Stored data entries
┄┄┄┄┄┄┄┄┄┄

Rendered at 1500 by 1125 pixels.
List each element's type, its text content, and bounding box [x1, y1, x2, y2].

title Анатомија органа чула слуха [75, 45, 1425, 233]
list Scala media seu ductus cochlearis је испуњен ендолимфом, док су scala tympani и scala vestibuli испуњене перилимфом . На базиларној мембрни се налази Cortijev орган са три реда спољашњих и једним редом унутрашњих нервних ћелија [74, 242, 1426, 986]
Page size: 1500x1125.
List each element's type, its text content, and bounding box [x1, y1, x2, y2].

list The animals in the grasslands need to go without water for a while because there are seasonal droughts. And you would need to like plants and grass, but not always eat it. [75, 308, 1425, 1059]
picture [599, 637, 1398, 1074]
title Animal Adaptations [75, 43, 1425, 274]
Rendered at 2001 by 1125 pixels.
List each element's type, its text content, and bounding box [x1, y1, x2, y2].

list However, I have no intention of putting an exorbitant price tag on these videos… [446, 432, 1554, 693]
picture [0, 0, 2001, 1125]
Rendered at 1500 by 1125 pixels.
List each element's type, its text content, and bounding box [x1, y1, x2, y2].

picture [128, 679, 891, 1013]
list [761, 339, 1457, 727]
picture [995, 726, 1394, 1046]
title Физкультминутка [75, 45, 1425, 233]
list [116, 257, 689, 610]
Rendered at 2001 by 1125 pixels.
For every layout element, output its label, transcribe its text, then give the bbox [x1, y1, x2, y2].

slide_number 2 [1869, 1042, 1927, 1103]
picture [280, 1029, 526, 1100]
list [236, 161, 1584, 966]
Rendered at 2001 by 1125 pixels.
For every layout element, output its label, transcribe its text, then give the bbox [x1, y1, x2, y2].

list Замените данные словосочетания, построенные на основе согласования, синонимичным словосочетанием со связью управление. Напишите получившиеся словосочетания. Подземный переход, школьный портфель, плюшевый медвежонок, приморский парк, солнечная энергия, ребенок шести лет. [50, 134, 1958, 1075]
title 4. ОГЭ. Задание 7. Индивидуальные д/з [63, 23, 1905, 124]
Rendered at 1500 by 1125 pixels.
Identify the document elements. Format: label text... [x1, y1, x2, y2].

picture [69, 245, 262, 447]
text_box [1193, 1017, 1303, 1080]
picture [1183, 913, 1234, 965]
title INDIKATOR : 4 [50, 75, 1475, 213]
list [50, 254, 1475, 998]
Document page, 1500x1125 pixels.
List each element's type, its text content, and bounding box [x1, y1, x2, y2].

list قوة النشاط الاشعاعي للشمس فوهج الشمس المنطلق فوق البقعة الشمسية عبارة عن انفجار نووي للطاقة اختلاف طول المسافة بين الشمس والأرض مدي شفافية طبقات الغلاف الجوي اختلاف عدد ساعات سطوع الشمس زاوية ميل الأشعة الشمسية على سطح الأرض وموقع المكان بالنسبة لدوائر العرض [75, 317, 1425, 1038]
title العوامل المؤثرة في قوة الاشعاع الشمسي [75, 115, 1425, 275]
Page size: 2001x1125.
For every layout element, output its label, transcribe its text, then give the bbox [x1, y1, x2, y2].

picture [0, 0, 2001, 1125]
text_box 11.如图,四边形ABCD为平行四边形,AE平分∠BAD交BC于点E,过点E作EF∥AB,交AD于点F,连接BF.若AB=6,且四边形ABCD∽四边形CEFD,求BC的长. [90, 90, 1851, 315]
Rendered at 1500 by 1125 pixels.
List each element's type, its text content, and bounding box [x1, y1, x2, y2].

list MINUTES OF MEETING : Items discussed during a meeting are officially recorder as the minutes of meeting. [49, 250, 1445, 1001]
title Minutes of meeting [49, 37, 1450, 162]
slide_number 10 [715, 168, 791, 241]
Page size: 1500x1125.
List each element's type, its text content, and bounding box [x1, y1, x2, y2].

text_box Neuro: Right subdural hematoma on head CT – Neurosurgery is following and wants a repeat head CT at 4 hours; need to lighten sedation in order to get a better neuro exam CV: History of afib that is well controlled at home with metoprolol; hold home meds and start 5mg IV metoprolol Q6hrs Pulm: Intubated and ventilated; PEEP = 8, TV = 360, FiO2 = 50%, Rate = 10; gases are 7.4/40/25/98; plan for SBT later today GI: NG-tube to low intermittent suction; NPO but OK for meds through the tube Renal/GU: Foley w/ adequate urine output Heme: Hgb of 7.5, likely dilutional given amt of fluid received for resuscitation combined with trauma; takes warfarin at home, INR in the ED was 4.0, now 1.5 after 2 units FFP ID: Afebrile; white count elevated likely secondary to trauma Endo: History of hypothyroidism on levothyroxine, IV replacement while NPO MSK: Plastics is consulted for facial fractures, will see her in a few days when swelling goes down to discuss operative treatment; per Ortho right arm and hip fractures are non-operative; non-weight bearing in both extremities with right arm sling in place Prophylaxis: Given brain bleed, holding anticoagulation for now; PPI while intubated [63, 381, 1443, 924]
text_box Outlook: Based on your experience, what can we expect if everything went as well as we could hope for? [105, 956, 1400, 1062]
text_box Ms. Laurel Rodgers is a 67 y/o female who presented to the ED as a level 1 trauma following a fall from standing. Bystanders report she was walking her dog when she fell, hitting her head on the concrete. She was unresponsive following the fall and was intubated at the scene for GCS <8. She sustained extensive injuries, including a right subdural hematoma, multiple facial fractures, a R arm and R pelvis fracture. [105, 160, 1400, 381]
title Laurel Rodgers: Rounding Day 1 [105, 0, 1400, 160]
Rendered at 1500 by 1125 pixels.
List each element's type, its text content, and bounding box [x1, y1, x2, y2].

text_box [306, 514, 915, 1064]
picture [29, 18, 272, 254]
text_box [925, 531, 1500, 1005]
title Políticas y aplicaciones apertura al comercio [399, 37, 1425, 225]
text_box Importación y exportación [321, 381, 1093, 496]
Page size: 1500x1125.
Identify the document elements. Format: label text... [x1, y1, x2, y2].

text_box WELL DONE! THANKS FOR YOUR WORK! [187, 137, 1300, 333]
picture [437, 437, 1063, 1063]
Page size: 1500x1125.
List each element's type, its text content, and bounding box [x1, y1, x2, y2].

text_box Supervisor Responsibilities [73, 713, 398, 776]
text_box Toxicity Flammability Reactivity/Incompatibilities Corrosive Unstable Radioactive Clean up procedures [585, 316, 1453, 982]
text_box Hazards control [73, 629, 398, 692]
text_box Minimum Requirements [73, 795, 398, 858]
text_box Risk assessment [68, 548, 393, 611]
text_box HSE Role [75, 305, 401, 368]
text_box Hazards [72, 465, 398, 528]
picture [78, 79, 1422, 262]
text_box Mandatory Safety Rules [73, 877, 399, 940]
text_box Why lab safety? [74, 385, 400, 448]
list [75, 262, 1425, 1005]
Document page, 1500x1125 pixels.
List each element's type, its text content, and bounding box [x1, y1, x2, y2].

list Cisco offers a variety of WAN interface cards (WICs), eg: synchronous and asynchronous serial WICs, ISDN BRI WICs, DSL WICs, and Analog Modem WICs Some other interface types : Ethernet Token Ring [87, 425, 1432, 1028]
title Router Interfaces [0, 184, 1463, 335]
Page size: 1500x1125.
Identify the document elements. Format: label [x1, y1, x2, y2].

┄┄┄┄┄┄┄┄┄┄

• [Work required] Return all of the data above, keeping every line exactly as it appears.

• [Solution to this task]
Rendered at 1500 by 1125 pixels.
List each element's type, its text content, and bounding box [x1, y1, x2, y2].

title Анатомија органа чула слуха [75, 45, 1425, 233]
list Scala media seu ductus cochlearis је испуњен ендолимфом, док су scala tympani и scala vestibuli испуњене перилимфом . На базиларној мембрни се налази Cortijev орган са три реда спољашњих и једним редом унутрашњих нервних ћелија [74, 242, 1426, 986]
Page size: 1500x1125.
List each element's type, its text content, and bounding box [x1, y1, x2, y2].

list The animals in the grasslands need to go without water for a while because there are seasonal droughts. And you would need to like plants and grass, but not always eat it. [75, 308, 1425, 1059]
picture [599, 637, 1398, 1074]
title Animal Adaptations [75, 43, 1425, 274]
Rendered at 2001 by 1125 pixels.
List each element's type, its text content, and bounding box [x1, y1, x2, y2].

list However, I have no intention of putting an exorbitant price tag on these videos… [446, 432, 1554, 693]
picture [0, 0, 2001, 1125]
Rendered at 1500 by 1125 pixels.
List each element's type, its text content, and bounding box [x1, y1, x2, y2].

picture [128, 679, 891, 1013]
list [761, 339, 1457, 727]
picture [995, 726, 1394, 1046]
title Физкультминутка [75, 45, 1425, 233]
list [116, 257, 689, 610]
Rendered at 2001 by 1125 pixels.
For every layout element, output its label, transcribe its text, then give the bbox [x1, y1, x2, y2].

slide_number 2 [1869, 1042, 1927, 1103]
picture [280, 1029, 526, 1100]
list [236, 161, 1584, 966]
Rendered at 2001 by 1125 pixels.
For every layout element, output its label, transcribe its text, then give the bbox [x1, y1, x2, y2].

list Замените данные словосочетания, построенные на основе согласования, синонимичным словосочетанием со связью управление. Напишите получившиеся словосочетания. Подземный переход, школьный портфель, плюшевый медвежонок, приморский парк, солнечная энергия, ребенок шести лет. [50, 134, 1958, 1075]
title 4. ОГЭ. Задание 7. Индивидуальные д/з [63, 23, 1905, 124]
Rendered at 1500 by 1125 pixels.
Identify the document elements. Format: label text... [x1, y1, x2, y2].

picture [69, 245, 262, 447]
text_box [1193, 1017, 1303, 1080]
picture [1183, 913, 1234, 965]
title INDIKATOR : 4 [50, 75, 1475, 213]
list [50, 254, 1475, 998]
Document page, 1500x1125 pixels.
List each element's type, its text content, and bounding box [x1, y1, x2, y2].

list قوة النشاط الاشعاعي للشمس فوهج الشمس المنطلق فوق البقعة الشمسية عبارة عن انفجار نووي للطاقة اختلاف طول المسافة بين الشمس والأرض مدي شفافية طبقات الغلاف الجوي اختلاف عدد ساعات سطوع الشمس زاوية ميل الأشعة الشمسية على سطح الأرض وموقع المكان بالنسبة لدوائر العرض [75, 317, 1425, 1038]
title العوامل المؤثرة في قوة الاشعاع الشمسي [75, 115, 1425, 275]
Page size: 2001x1125.
For every layout element, output its label, transcribe its text, then give the bbox [x1, y1, x2, y2].

picture [0, 0, 2001, 1125]
text_box 11.如图,四边形ABCD为平行四边形,AE平分∠BAD交BC于点E,过点E作EF∥AB,交AD于点F,连接BF.若AB=6,且四边形ABCD∽四边形CEFD,求BC的长. [90, 90, 1851, 315]
Rendered at 1500 by 1125 pixels.
List each element's type, its text content, and bounding box [x1, y1, x2, y2].

list MINUTES OF MEETING : Items discussed during a meeting are officially recorder as the minutes of meeting. [49, 250, 1445, 1001]
title Minutes of meeting [49, 37, 1450, 162]
slide_number 10 [715, 168, 791, 241]
Page size: 1500x1125.
List each element's type, its text content, and bounding box [x1, y1, x2, y2].

text_box Neuro: Right subdural hematoma on head CT – Neurosurgery is following and wants a repeat head CT at 4 hours; need to lighten sedation in order to get a better neuro exam CV: History of afib that is well controlled at home with metoprolol; hold home meds and start 5mg IV metoprolol Q6hrs Pulm: Intubated and ventilated; PEEP = 8, TV = 360, FiO2 = 50%, Rate = 10; gases are 7.4/40/25/98; plan for SBT later today GI: NG-tube to low intermittent suction; NPO but OK for meds through the tube Renal/GU: Foley w/ adequate urine output Heme: Hgb of 7.5, likely dilutional given amt of fluid received for resuscitation combined with trauma; takes warfarin at home, INR in the ED was 4.0, now 1.5 after 2 units FFP ID: Afebrile; white count elevated likely secondary to trauma Endo: History of hypothyroidism on levothyroxine, IV replacement while NPO MSK: Plastics is consulted for facial fractures, will see her in a few days when swelling goes down to discuss operative treatment; per Ortho right arm and hip fractures are non-operative; non-weight bearing in both extremities with right arm sling in place Prophylaxis: Given brain bleed, holding anticoagulation for now; PPI while intubated [63, 381, 1443, 924]
text_box Outlook: Based on your experience, what can we expect if everything went as well as we could hope for? [105, 956, 1400, 1062]
text_box Ms. Laurel Rodgers is a 67 y/o female who presented to the ED as a level 1 trauma following a fall from standing. Bystanders report she was walking her dog when she fell, hitting her head on the concrete. She was unresponsive following the fall and was intubated at the scene for GCS <8. She sustained extensive injuries, including a right subdural hematoma, multiple facial fractures, a R arm and R pelvis fracture. [105, 160, 1400, 381]
title Laurel Rodgers: Rounding Day 1 [105, 0, 1400, 160]
Rendered at 1500 by 1125 pixels.
List each element's type, its text content, and bounding box [x1, y1, x2, y2].

text_box [306, 514, 915, 1064]
picture [29, 18, 272, 254]
text_box [925, 531, 1500, 1005]
title Políticas y aplicaciones apertura al comercio [399, 37, 1425, 225]
text_box Importación y exportación [321, 381, 1093, 496]
Page size: 1500x1125.
Identify the document elements. Format: label text... [x1, y1, x2, y2].

text_box WELL DONE! THANKS FOR YOUR WORK! [187, 137, 1300, 333]
picture [437, 437, 1063, 1063]
Page size: 1500x1125.
List each element's type, its text content, and bounding box [x1, y1, x2, y2].

text_box Supervisor Responsibilities [73, 713, 398, 776]
text_box Toxicity Flammability Reactivity/Incompatibilities Corrosive Unstable Radioactive Clean up procedures [585, 316, 1453, 982]
text_box Hazards control [73, 629, 398, 692]
text_box Minimum Requirements [73, 795, 398, 858]
text_box Risk assessment [68, 548, 393, 611]
text_box HSE Role [75, 305, 401, 368]
text_box Hazards [72, 465, 398, 528]
picture [78, 79, 1422, 262]
text_box Mandatory Safety Rules [73, 877, 399, 940]
text_box Why lab safety? [74, 385, 400, 448]
list [75, 262, 1425, 1005]
Document page, 1500x1125 pixels.
List each element's type, its text content, and bounding box [x1, y1, x2, y2].

list Cisco offers a variety of WAN interface cards (WICs), eg: synchronous and asynchronous serial WICs, ISDN BRI WICs, DSL WICs, and Analog Modem WICs Some other interface types : Ethernet Token Ring [87, 425, 1432, 1028]
title Router Interfaces [0, 184, 1463, 335]
Page size: 1500x1125.
Identify the document elements. Format: label [x1, y1, x2, y2].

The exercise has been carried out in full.